— Amigo, tenho algo a lhe dizer!
— Diga logo, pois tenho muito a fazer.
— Peguei um ônibus hoje cedo, desci a serra!
— E eu fiquei na cidade, lutando na guerra.
— Não vejo sangue. A que guerra você se refere, homem?
— A guerra diária contra a minha fome.
— Nessa guerra eu também estou, sei como é.
— Então deveria ter descido a serra a pé!
— Resolvi que merecia um pouco de conforto.
— Pois saiba que assim você logo cai morto.
— Deixa disso, vou te contar como foi meu dia.
— Conte logo, a vida é curta e a morte não adia.
— Pisei em Santos, botei meu pé no mar.
— E daí?

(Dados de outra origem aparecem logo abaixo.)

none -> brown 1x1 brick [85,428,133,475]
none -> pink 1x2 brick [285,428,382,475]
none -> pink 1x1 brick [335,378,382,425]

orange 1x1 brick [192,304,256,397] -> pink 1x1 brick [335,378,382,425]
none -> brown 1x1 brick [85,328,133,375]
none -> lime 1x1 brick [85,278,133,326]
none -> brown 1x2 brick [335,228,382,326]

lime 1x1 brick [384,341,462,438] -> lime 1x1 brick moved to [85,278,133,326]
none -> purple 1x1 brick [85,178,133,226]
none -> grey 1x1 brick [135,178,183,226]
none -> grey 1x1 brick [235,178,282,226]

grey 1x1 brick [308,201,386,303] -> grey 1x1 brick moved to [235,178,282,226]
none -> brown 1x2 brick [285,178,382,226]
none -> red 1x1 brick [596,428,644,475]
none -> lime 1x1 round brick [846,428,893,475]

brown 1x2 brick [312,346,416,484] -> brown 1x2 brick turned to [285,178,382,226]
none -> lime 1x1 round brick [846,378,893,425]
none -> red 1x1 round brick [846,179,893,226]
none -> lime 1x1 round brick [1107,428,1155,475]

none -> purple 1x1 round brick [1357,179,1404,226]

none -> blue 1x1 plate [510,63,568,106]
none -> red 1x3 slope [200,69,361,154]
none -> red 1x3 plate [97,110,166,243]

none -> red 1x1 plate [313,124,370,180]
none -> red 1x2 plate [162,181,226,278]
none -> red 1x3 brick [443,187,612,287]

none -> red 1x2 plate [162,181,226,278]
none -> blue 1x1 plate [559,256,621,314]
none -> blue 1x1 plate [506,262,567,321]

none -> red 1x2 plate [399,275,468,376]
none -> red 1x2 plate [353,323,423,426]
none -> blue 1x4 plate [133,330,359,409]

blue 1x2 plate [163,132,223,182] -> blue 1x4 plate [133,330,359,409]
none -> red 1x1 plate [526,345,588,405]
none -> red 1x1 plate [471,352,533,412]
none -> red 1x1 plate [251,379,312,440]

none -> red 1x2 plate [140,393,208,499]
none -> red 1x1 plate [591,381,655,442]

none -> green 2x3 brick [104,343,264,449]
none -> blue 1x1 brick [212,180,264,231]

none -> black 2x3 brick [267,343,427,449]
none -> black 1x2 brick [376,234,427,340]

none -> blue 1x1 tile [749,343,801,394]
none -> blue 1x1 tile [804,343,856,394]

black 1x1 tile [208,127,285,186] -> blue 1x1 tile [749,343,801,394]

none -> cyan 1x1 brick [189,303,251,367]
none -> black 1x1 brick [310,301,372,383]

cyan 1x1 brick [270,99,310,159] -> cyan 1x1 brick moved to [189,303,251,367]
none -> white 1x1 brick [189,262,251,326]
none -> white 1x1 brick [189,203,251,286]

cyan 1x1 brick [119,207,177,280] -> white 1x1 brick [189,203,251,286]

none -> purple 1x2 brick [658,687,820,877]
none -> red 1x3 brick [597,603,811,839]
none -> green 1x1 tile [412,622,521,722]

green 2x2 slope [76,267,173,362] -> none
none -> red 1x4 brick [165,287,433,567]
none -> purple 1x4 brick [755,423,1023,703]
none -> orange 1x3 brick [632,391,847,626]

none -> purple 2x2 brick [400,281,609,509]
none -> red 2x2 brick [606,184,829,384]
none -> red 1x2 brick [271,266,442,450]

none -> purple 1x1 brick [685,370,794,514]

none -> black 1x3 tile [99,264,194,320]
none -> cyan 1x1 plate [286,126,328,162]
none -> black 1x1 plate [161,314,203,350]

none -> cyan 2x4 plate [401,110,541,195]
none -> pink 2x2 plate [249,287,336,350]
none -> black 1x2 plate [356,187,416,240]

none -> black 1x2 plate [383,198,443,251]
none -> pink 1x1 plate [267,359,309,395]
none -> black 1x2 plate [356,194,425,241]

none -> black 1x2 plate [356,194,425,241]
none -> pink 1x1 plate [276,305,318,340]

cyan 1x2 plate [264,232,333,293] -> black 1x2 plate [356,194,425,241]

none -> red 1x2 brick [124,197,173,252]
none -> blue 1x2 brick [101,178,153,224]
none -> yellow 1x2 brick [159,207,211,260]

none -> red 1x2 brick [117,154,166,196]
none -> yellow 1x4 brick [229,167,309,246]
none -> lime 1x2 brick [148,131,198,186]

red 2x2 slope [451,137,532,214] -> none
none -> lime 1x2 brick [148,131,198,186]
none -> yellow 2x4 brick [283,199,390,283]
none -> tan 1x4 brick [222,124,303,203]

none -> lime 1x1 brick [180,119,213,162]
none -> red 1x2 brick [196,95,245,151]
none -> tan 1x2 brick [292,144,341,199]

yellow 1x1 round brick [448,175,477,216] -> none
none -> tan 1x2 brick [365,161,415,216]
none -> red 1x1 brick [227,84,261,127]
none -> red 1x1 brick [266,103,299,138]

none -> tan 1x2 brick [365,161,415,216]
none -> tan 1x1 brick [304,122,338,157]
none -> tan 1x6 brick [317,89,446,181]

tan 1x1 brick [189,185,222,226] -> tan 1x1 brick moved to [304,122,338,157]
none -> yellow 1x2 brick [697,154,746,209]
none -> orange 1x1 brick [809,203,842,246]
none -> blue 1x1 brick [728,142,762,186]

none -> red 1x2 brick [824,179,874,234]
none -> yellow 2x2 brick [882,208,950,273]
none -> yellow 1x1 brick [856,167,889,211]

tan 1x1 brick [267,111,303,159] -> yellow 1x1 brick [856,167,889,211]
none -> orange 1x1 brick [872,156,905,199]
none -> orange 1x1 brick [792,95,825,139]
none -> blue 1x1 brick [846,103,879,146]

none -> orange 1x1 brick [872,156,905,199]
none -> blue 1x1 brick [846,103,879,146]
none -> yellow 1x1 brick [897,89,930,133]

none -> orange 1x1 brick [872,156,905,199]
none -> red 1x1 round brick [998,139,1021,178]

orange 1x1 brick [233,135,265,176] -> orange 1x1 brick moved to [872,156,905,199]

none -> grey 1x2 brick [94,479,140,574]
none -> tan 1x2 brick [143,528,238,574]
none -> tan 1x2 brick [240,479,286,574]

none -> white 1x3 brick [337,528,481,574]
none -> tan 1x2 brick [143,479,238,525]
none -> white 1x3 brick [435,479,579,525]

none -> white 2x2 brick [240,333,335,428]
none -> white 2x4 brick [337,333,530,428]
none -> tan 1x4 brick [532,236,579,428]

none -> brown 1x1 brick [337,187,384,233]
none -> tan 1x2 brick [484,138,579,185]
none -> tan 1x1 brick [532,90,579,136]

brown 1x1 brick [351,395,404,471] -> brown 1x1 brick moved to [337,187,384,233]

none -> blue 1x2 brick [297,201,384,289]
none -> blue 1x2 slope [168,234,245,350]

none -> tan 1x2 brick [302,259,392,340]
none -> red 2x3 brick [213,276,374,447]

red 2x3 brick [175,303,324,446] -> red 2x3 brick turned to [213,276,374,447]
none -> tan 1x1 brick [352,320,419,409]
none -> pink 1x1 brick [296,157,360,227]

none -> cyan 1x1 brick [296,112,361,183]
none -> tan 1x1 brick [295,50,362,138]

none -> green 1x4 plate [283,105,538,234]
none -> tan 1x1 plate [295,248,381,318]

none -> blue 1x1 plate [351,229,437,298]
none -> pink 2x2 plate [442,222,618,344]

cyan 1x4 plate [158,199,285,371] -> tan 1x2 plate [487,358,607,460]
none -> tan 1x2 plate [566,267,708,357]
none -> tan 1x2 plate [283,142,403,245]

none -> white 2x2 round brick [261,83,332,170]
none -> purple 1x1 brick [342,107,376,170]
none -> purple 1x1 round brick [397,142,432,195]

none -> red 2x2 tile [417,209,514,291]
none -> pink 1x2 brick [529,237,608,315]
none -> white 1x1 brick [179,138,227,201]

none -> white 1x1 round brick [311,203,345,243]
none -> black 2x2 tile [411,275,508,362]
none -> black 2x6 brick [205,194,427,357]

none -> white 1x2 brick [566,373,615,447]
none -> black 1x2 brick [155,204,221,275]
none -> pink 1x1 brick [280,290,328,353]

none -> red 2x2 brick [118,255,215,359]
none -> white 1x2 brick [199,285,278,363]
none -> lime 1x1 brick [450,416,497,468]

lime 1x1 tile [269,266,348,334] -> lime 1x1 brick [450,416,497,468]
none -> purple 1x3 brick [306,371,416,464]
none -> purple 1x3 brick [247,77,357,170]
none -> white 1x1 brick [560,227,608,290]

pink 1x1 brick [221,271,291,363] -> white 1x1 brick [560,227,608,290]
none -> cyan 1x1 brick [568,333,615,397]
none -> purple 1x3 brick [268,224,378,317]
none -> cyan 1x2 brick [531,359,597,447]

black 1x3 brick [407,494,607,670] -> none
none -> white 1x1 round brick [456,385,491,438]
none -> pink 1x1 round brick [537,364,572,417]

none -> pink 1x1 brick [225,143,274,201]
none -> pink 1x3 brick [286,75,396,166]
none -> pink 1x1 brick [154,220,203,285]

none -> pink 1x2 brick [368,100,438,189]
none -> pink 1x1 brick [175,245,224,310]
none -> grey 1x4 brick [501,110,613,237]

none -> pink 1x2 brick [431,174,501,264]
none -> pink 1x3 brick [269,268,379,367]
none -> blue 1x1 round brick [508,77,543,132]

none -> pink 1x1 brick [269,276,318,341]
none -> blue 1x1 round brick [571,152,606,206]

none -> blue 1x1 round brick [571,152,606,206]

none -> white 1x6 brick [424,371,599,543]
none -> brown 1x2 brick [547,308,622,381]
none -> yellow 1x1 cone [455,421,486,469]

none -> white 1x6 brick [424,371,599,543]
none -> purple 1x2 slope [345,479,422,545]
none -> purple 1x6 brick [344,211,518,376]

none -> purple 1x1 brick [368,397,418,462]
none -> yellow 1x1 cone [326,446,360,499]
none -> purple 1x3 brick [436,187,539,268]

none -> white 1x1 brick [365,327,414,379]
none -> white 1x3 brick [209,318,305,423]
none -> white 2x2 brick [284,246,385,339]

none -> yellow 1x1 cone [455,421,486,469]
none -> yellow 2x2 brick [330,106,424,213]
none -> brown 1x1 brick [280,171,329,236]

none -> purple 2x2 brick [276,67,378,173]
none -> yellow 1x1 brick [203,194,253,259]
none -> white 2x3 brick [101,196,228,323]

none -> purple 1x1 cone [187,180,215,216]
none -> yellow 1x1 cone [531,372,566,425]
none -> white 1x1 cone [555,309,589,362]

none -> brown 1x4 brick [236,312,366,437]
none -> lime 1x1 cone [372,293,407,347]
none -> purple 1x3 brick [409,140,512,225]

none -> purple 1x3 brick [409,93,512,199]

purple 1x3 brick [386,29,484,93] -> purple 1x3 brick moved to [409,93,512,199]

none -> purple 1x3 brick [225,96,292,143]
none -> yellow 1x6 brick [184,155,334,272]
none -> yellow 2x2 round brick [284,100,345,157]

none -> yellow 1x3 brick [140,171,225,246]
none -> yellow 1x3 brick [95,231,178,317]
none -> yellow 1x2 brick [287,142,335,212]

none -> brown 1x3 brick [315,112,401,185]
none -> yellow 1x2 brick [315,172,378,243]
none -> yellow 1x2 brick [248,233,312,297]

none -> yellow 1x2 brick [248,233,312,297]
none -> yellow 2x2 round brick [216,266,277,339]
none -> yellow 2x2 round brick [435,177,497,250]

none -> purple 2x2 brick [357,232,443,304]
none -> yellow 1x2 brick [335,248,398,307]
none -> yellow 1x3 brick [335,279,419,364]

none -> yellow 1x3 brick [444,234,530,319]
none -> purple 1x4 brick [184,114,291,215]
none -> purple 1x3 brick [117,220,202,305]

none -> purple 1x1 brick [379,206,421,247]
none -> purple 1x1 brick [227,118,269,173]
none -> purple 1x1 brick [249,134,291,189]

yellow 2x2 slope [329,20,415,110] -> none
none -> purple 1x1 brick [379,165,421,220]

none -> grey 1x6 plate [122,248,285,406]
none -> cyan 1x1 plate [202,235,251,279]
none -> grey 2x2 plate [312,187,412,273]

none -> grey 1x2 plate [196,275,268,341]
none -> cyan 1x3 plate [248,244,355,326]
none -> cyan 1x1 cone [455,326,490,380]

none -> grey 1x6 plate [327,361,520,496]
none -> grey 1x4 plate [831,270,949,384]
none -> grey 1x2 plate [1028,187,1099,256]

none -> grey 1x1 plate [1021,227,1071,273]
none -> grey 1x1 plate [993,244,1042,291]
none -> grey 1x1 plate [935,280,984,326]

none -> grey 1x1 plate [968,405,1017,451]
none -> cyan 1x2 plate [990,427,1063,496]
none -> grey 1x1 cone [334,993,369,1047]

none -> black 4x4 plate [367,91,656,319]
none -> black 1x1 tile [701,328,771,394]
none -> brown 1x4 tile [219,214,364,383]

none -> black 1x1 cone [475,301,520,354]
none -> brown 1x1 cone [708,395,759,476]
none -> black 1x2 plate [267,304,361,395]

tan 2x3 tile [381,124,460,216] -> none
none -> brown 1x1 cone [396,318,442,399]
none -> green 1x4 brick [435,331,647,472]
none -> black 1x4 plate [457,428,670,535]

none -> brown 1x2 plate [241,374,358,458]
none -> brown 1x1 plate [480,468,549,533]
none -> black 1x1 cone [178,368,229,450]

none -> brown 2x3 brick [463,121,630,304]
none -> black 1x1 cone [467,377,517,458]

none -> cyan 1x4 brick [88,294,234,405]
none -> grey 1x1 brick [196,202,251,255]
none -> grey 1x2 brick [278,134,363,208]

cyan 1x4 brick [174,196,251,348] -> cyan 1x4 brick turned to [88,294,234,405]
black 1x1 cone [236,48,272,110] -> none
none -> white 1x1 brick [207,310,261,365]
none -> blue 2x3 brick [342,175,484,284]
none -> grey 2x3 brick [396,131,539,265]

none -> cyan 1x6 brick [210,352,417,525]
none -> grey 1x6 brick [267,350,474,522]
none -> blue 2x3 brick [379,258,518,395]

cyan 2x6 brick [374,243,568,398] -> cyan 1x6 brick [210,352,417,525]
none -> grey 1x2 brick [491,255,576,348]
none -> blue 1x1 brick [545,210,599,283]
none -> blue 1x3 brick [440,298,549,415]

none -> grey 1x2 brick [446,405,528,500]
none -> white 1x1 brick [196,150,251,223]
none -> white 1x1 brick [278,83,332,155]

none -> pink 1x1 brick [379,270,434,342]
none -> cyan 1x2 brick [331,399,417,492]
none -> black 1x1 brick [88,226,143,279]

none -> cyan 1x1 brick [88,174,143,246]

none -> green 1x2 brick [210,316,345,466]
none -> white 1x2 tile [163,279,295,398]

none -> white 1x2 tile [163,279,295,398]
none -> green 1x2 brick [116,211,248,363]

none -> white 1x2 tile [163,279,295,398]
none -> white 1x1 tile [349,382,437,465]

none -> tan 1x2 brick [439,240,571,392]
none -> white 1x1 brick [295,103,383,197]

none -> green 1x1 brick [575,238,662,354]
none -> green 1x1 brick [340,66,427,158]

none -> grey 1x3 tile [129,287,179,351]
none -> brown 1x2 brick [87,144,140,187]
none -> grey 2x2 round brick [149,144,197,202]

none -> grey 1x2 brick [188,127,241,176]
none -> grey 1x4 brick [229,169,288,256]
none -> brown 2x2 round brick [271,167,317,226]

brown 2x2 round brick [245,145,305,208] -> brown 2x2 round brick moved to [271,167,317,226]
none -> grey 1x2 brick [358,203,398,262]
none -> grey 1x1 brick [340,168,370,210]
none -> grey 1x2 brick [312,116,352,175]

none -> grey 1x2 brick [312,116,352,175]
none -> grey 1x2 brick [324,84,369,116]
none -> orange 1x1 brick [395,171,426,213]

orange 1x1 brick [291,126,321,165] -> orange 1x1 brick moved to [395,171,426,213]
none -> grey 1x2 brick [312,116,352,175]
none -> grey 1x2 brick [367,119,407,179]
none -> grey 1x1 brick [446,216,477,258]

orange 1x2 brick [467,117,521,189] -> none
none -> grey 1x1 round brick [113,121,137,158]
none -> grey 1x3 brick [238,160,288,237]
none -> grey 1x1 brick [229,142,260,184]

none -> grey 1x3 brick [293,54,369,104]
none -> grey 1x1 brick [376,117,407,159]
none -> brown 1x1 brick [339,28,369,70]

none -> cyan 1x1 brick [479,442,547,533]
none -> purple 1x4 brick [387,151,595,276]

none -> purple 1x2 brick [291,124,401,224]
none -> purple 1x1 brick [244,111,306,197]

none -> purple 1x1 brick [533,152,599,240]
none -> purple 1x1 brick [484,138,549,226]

O mar dinheiro não pode dar.
— Senti o sabor salgado daquela água pela primeira vez.
— Eu vi o mar duas vezes ontem, nas minhas duas tevês!
— Ver de longe eu já tinha visto. Aposto que você nunca
mergulhou.
— Já mergulhei no mar há anos. Mas nenhuma praia já
me alimentou.
— Não alimentou porque você não deixou.
— Por que diz isso? Naquela imensidão azul aposto que você
só comeu sal.
— Alimentei-me do poder do mar, que protege minha alma do mal.
— Você voltou de lá em demasia poético, o oceano
é tão banal...
— Banal para a pessoa que aceita o tipo de vida a que está submetida.
— Para mim o problema é você, que parece querer fugir
da vida.
— Quero fugir dessa vida sim, viver para sempre à margem daquele
oceano.
— Você tem dois filhos para criar, o mar para eles só
traria danos.
— De maneira alguma. Eles aprenderiam a viver.
— Decerto também aprenderiam a sofrer.
— No mar só há coisas boas. Eu viveria sobre a areia,
sentindo a paz e o aconchego.
— Enquanto seus filhos virariam forçadamente faquires à
procura de algum emprego.
— Melhor do que passarem fome presos nessa cidade.
— Aqui ao menos há esperança e sonho de liberdade.
— Já perdi a esperança faz tempo. Vivo apenas para meu
sustento.
— Também faço o mesmo. Mas dar conforto aos meus filhos
eu tento.
— O mar pôde me fazer repensar, pelo menos.
— A única coisa em que penso é como obter um aumento.
— Tente outros caminhos. Afinal, há tantos!
— Amigo, quanto custa a passagem até Santos?